Oh, Take a Pill!

Oh, Take a Pill!

It is a common expression, usually uttered with more than a little exasperation. Someone has been an irritant in our lives with what we deem ongoing and unreasonable demands, and we wish they would just take a pill. Somebody is fretting and fussing over things they cannot change or wishing people around them would change according to their demands and we sigh and suggest they should just take a pill. If only life were that easy.

I was watching TV the other night and a series of ads were on telling me of the latest, greatest pharmaceutical advances. I can just take a fat-burning pill and all my excess poundage will just melt away. I don’t have to change my diet or life style. I don’t have to get off my derriere and exercise. I don’t have to take any responsibility for my poor habits. I just need to take a pill. If only life were that easy.

Please, do not misunderstand. I am not on an anti-medication crusade. I thank God for the medical advances that have pioneered all sorts of treatments that are crucial for health and well-being. I have a son whose daily injections of insulin keep him alive.

Unfortunately, we can also get caught into the wishful thinking that everything distasteful or difficult can be handled just by taking a pill. We are always tempted to believe that there is some quick and easy, no fuss and no muss, and especially no sacrifice or hard work solution, wherein we can just take the proverbial pill (or as with the story in Genesis 3, eat the forbidden fruit) and all will be well.

The longer I journey with God the more I have grown to appreciate that wonderful classic, Pilgrim’s Progress. Bunyan understood clearly what most of us want to deny: that our growth in faith and understanding, our progress in holiness and sanctification, is a slow, life-long, arduous challenge of being tested, strengthened, stretched and molded into a closer likeness to Jesus.

My track coach from years ago used to remind his aspiring runners: “no pain, no gain.” While I truly believe the spiritual journey is filled with endless delight, blessing and joy, it is also one of disciplined endeavor in prayer and in growing in the faith and knowledge of Christ.
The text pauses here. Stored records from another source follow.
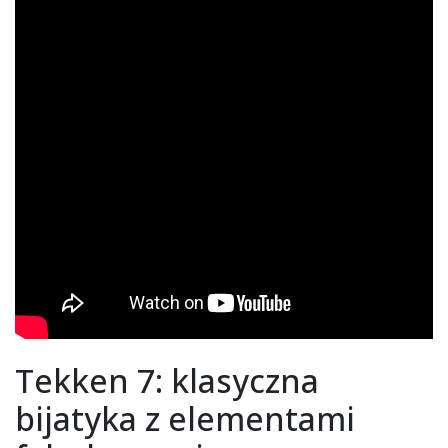
Tekken 7: klasyczna
bijatyka z elementami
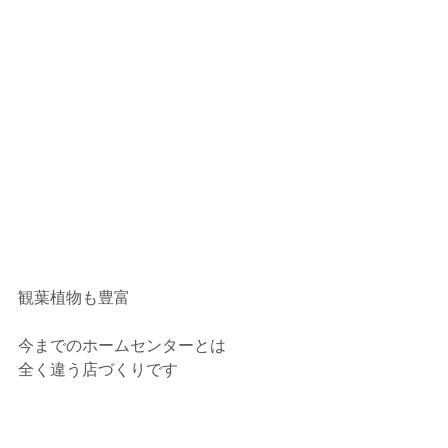
観葉植物も豊富
今までのホームセンターとは
全く違う店づくりです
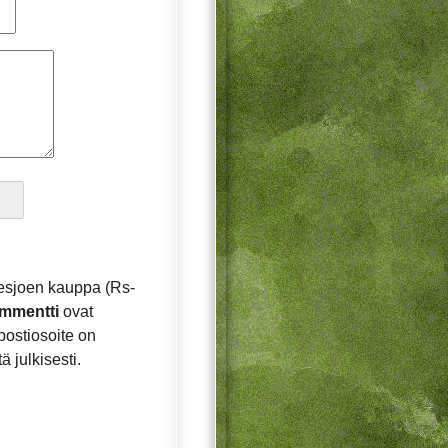
esjoen kauppa (Rs-
mmentti
ovat
postiosoite on
ä julkisesti.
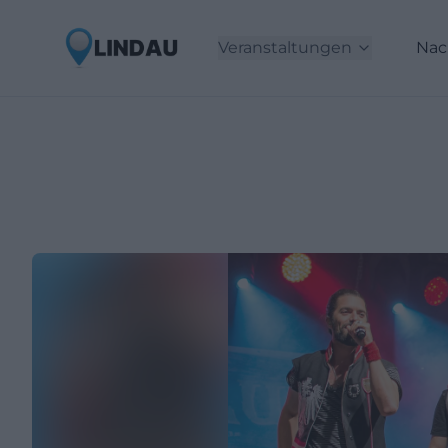
Veranstaltungen
Nac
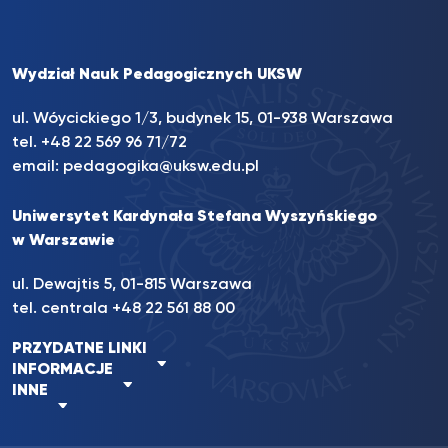
Wydział Nauk Pedagogicznych UKSW
ul. Wóycickiego 1/3, budynek 15, 01-938 Warszawa
tel. +48 22 569 96 71/72
email:
pedagogika@uksw.edu.pl
Uniwersytet Kardynała Stefana Wyszyńskiego
w Warszawie
ul. Dewajtis 5, 01-815 Warszawa
tel. centrala
+48 22 561 88 00
PRZYDATNE LINKI
INFORMACJE
INNE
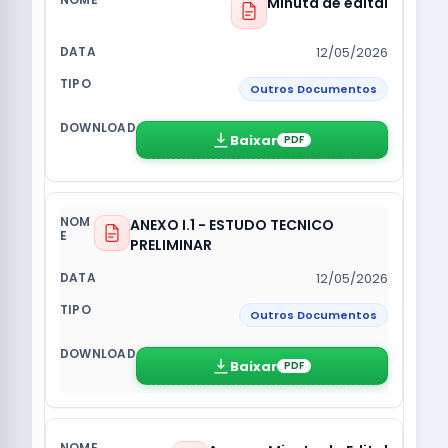
Minuta de edital
12/05/2026
Outros Documentos
Baixar
PDF
ANEXO I.1 - ESTUDO TECNICO
PRELIMINAR
12/05/2026
Outros Documentos
Baixar
PDF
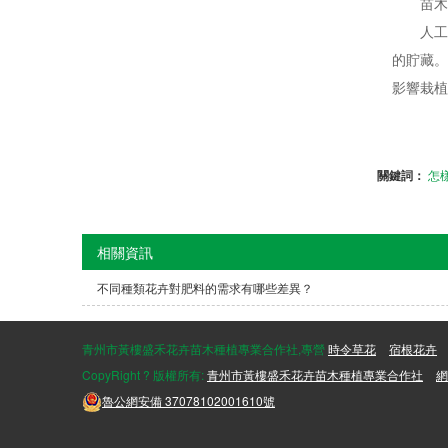
苗木起
人工起
的貯藏。
影響栽植
關鍵詞：
怎
相關資訊
不同種類花卉對肥料的需求有哪些差異？
青州市黃樓盛禾花卉苗木種植專業合作社,專營
時令草花
宿根花卉
CopyRight ? 版權所有:
青州市黃樓盛禾花卉苗木種植專業合作社
網
魯公網安備
37078102001610號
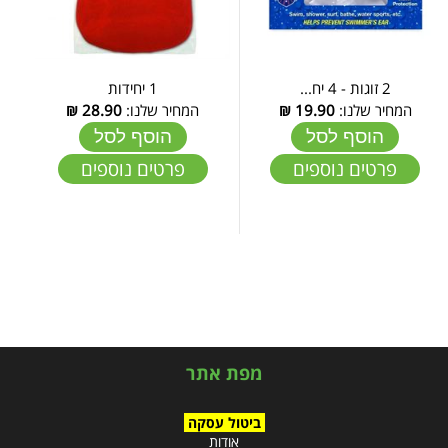
2 זוגות - 4 יח...
1 יחידות
המחיר שלנו:
19.90
₪
המחיר שלנו:
28.90
₪
הוסף לסל
הוסף לסל
פרטים נוספים
פרטים נוספים
מפת אתר
ביטול עסקה
אודות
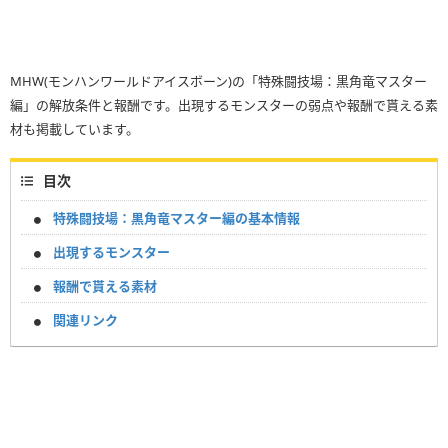
MHW(モンハンワールドアイスボーン)の「特殊闘技場：黒角竜マスター
編」の解放条件と報酬です。出現するモンスターの弱点や報酬で貰える素
材も掲載しています。
目次
特殊闘技場：黒角竜マスター編の基本情報
出現するモンスター
報酬で貰える素材
関連リンク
It involves diligent striving after deeper intimacy with God and it demands the hard work of letting the Holy Spirit go to work on all the areas of our life that are the most un-Christ-like. It is those sin-ridden, shame-inducing, stubbornly resistant to grace areas of our soul that we generally try hardest to hide, ignore and deny and which we most tragically fail to surrender to Christ’s healing and transforming mercies.

When St. Paul prayed that his friends in Ephesus would be “filled to the measure of all the fullness of God” (3:19), I suspect he knew that there was no easy pill, no simple self-help formula by which we who were slaves to sin would come alive within the freedom of Christ and learn to live as the new creation we are through the Master’s grace. Perhaps you remember the old commentary on the story of the Exodus that it only took a few weeks to get Israel out of Egypt but it took forty years to get Egypt out of Israel. That is, it took a whole generational change for God’s people fully to embrace their identity as the chosen and redeemed of the Lord, rather than as helpless and hope-starved slaves. In the same way, the journey into spiritual maturity and strength will take our lifetime of working out this salvation in fear and trembling.
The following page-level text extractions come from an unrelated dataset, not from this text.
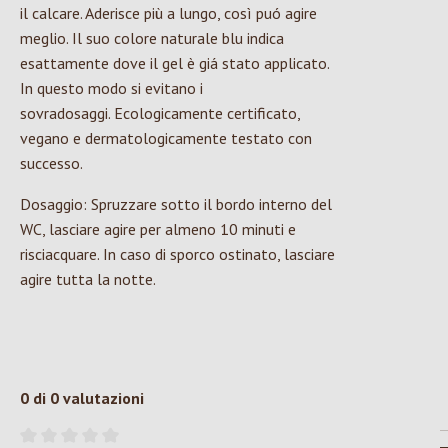
il calcare. Aderisce più a lungo, così puó agire
meglio. Il suo colore naturale blu indica
esattamente dove il gel è giá stato applicato.
In questo modo si evitano i
sovradosaggi. Ecologicamente certificato,
vegano e dermatologicamente testato con
successo.
Dosaggio: Spruzzare sotto il bordo interno del
WC, lasciare agire per almeno 10 minuti e
risciacquare. In caso di sporco ostinato, lasciare
agire tutta la notte.
0 di 0 valutazioni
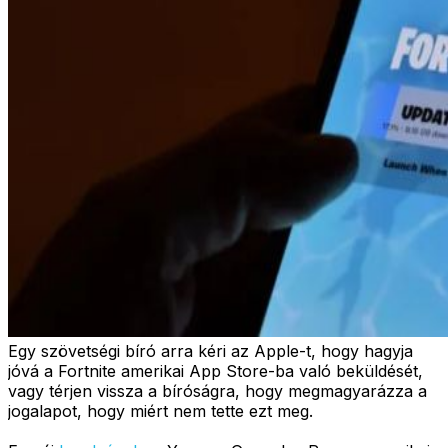
Egy szövetségi bíró arra kéri az Apple-t, hogy hagyja
jóvá a Fortnite amerikai App Store-ba való beküldését,
vagy térjen vissza a bíróságra, hogy megmagyarázza a
jogalapot, hogy miért nem tette ezt meg.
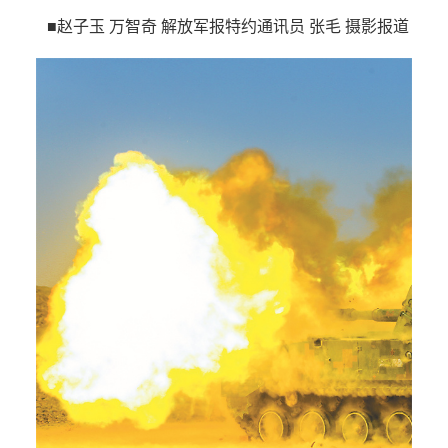
■赵子玉 万智奇 解放军报特约通讯员 张毛 摄影报道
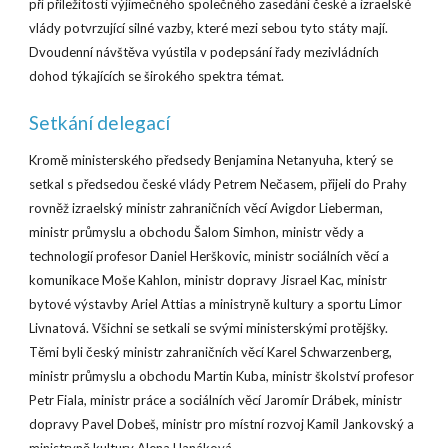
při příležitosti výjimečného společného zasedání české a izraelské
vlády potvrzující silné vazby, které mezi sebou tyto státy mají.
Dvoudenní návštěva vyústila v podepsání řady mezivládních
dohod týkajících se širokého spektra témat.
Setkání delegací
Kromě ministerského předsedy Benjamina Netanyuha, který se
setkal s předsedou české vlády Petrem Nečasem, přijeli do Prahy
rovněž izraelský ministr zahraničních věcí Avigdor Lieberman,
ministr průmyslu a obchodu Šalom Simhon, ministr vědy a
technologií profesor Daniel Herškovic, ministr sociálních věcí a
komunikace Moše Kahlon, ministr dopravy Jisrael Kac, ministr
bytové výstavby Ariel Attias a ministryně kultury a sportu Limor
Livnatová. Všichni se setkali se svými ministerskými protějšky.
Těmi byli český ministr zahraničních věcí Karel Schwarzenberg,
ministr průmyslu a obchodu Martin Kuba, ministr školství profesor
Petr Fiala, ministr práce a sociálních věcí Jaromír Drábek, ministr
dopravy Pavel Dobeš, ministr pro místní rozvoj Kamil Jankovský a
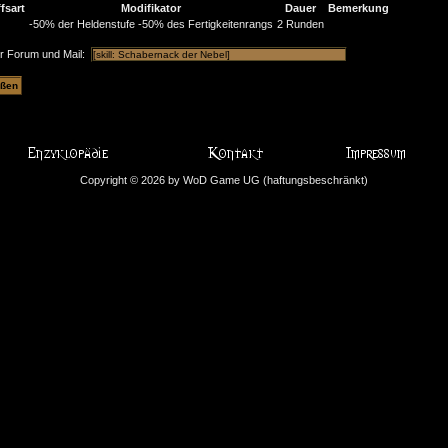
fsart
Modifikator
Dauer
Bemerkung
-50% der Heldenstufe
-50% des Fertigkeitenrangs
2 Runden
ür Forum und Mail:
Copyright © 2026 by WoD Game UG (haftungsbeschränkt)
I believe that is why Jesus told us to pick up our cross daily and follow him. Sanctification, growth in grace, becoming the full and free and whole and holy new people that we are meant to be will require our whole hearted focus and all our determined devotion to letting go and letting God truly have his way with our souls.

I suppose growing in grace is like fine wine. It takes time to age, mellow and develop its perfect bouquet. Or else, growing in discipleship and joy is like becoming a top level athlete. It takes years of effort, sacrifice, training, perseverance and straining after the prize. It’s like anything of value. There is no quick and simple pill.

Praise God! Because if all such transformation required was a pill, it would not be much of a prize.